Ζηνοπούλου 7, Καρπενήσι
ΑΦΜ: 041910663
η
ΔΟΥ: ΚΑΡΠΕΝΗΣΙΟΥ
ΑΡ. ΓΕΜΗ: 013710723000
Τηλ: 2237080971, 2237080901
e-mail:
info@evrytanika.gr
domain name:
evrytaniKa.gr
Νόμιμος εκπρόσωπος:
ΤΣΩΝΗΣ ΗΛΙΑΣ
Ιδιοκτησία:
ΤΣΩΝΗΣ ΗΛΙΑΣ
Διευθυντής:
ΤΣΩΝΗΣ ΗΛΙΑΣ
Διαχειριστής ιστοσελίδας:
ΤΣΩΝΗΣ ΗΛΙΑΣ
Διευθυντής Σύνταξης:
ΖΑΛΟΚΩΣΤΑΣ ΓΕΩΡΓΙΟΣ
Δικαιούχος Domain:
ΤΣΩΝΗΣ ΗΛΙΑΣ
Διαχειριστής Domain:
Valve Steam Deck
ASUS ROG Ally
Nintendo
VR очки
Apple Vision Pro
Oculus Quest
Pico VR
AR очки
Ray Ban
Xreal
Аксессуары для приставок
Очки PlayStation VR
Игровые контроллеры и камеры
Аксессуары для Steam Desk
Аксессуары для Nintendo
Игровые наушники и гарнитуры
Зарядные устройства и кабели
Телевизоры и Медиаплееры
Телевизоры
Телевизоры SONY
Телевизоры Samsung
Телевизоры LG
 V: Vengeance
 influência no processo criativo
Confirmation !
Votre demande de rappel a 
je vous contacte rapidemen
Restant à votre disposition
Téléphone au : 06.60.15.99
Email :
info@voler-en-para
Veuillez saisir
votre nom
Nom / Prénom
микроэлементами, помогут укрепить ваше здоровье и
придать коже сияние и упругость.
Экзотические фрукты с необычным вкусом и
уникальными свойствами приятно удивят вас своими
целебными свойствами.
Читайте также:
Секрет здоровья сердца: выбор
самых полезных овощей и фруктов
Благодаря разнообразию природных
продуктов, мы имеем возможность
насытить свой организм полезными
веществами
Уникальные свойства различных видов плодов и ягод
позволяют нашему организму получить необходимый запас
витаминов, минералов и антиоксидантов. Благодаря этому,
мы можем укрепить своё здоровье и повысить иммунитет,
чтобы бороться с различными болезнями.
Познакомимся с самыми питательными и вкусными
━━━━━━━━━━━━━━━━
Repeat the data word for word, starting at its first line and stopping after the line that contains "Очки PlayStation VR".

Ζηνοπούλου 7, Καρπενήσι
ΑΦΜ: 041910663
η
ΔΟΥ: ΚΑΡΠΕΝΗΣΙΟΥ
ΑΡ. ΓΕΜΗ: 013710723000
Τηλ: 2237080971, 2237080901
e-mail:
info@evrytanika.gr
domain name:
evrytaniKa.gr
Νόμιμος εκπρόσωπος:
ΤΣΩΝΗΣ ΗΛΙΑΣ
Ιδιοκτησία:
ΤΣΩΝΗΣ ΗΛΙΑΣ
Διευθυντής:
ΤΣΩΝΗΣ ΗΛΙΑΣ
Διαχειριστής ιστοσελίδας:
ΤΣΩΝΗΣ ΗΛΙΑΣ
Διευθυντής Σύνταξης:
ΖΑΛΟΚΩΣΤΑΣ ΓΕΩΡΓΙΟΣ
Δικαιούχος Domain:
ΤΣΩΝΗΣ ΗΛΙΑΣ
Διαχειριστής Domain:
Valve Steam Deck
ASUS ROG Ally
Nintendo
VR очки
Apple Vision Pro
Oculus Quest
Pico VR
AR очки
Ray Ban
Xreal
Аксессуары для приставок
Очки PlayStation VR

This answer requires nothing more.